§ **BRANO FORNITO**
------------------------------
Già oggi si fa fatica a mantenere servizi ordinari a causa delle basse retribuzioni che spingono ad andare verso il privato o verso altre regioni, dove le retribuzioni sono decisamente più elevate.
La maggiore autonomia in termini di contrattazione del personale provocherà una ulteriore fuga dei professionisti sanitari verso le regioni in grado di offrire condizioni economiche più vantaggiose, impoverendo ulteriormente il capitale umano del Mezzogiorno. Un boomerang quindi anche per le regioni del Nord, che non riusciranno a soddisfare l’eccessiva richiesta, provocando un peggioramento dell’assistenza sanitaria, non solo nel Mezzogiorno. Servono investimenti, ora e subito, altrimenti il rischio concreto è di dover rinunciare per sempre alla più grande conquista sociale del Paese e ad un pilastro della nostra democrazia, la sanità pubblica.
La Regione Basilicata – ha detto Mega – faccia la sua parte assumendo iniziative verso il governo nazionale per stanziare le necessarie risorse per il servizio sanitario nazionale e provveda ad utilizzare totalmente le risorse disponibili per le assunzioni. Questa è la via maestra per rendere esigibile il diritto alla salute come diritto sociale di libertà garantendone l’universalità e l’effettività”.
Al pari della sanità pubblica, anche la scuola pubblica è a rischio. “Le conseguenze dell’autonomia differenziata in materia di istruzione in Basilicata, dove la maggior parte dei Comuni sono al di sotto dei cinquemila abitanti, saranno devastanti – ha precisato il numero uno della Cgil lucana – Già oggi con il dimensionamento scolastico assistiamo a una riduzione del 28,7% di istituti, il dato più alto in Italia. È quindi evidente che il diritto allo studio sarà fortemente compromesso”.
------------------------------
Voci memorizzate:
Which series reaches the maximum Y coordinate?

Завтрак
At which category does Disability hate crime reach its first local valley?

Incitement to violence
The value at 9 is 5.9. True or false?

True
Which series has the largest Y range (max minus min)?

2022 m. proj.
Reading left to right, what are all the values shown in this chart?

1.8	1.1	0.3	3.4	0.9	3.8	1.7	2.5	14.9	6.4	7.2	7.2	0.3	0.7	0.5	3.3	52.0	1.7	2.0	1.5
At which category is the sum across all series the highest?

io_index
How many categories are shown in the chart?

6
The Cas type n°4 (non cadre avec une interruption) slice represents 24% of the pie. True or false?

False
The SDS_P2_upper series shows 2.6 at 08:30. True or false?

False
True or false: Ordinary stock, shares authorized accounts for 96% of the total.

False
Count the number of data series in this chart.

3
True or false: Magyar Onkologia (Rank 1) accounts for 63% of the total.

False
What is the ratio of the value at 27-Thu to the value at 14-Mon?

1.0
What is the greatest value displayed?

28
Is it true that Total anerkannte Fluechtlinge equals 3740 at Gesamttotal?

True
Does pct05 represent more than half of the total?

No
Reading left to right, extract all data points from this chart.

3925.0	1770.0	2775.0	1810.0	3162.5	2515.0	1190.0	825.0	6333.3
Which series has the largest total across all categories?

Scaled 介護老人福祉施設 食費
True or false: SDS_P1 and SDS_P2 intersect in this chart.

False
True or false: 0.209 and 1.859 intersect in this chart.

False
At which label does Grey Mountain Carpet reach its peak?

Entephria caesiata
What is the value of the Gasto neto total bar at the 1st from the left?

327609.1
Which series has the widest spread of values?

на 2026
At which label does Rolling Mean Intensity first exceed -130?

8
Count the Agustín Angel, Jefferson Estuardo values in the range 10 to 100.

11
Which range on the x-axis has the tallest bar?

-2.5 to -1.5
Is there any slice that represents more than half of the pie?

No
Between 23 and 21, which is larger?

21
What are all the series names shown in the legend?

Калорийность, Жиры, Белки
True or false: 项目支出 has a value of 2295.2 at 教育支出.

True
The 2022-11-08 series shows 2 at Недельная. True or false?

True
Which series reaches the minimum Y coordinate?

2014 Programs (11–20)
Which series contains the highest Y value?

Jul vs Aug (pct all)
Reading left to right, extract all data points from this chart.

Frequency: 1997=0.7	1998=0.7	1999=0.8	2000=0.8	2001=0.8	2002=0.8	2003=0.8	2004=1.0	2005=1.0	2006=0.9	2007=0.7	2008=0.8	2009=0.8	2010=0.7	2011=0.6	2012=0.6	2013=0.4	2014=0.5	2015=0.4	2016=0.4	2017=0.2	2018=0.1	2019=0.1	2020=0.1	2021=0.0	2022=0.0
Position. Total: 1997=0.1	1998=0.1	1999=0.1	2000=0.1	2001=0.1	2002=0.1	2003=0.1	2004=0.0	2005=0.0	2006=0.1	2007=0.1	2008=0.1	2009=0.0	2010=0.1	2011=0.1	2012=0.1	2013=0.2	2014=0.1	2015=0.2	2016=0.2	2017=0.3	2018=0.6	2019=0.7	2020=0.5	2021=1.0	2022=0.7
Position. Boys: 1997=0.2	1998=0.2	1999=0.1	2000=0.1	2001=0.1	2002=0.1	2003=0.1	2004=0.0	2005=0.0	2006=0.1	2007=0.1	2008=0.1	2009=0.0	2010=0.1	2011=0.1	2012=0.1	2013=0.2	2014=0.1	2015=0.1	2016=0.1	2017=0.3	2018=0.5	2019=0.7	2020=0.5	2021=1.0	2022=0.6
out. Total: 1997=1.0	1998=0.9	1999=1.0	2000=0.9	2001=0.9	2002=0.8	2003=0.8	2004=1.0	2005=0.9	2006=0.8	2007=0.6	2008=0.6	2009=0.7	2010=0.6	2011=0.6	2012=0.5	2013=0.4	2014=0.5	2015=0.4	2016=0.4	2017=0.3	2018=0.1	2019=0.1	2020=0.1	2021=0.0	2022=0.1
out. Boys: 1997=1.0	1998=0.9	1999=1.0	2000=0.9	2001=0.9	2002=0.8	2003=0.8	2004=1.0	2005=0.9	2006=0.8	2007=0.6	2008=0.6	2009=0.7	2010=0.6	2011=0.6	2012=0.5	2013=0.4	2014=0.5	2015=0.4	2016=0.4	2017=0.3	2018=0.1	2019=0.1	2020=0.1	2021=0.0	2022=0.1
------------------------------
§ **COMPITI DA SVOLGERE**
a: Indica la percentuale di riduzione degli istituti dovuta al dimensionamento scolastico riportata nel testo sull'autonomia differenziata in Basilicata.
b: Scrivi la parte successiva del testo sull'autonomia differenziata in Basilicata, cominciando subito dopo la sua ultima frase.

§ **INSIEME DELLE RISPOSTE**
a: Il 28,7%, il dato più alto in Italia.

b:
In questo scenario “che ne sarà – chiede Mega – della piccolissima Basilicata, dove in un solo anno la popolazione è diminuita dello 0,7%, perdendo 60 mila abitanti in venti anni con una previsione, secondo l’Istat, di una perdita del 40% dei residenti attuali nei prossimi venti, quando le gabbie salariali volute dal Governo Meloni spingeranno i nostri giovani ancora di più verso le regioni del nord, dove gli stipendi saranno più alti?
Come potremmo garantire i livelli essenziali di assistenza? Quando viene meno la tutela del diritto alla salute e insieme il diritto all’istruzione alla mobilità, viene meno il diritto di cittadinanza.
Ed è questo il rischio concreto per la Basilicata e il Mezzogiorno con l’autonomia differenziata che, insieme al Decreto Sud, alla Zes unica per il Mezzogiorno, e alla centralizzazione di risorse e assegnazioni presso la presidenza del Consiglio, mettono a rischio anche i progetti e le risorse del Pnrr, già risultate insufficienti a colmare i divari.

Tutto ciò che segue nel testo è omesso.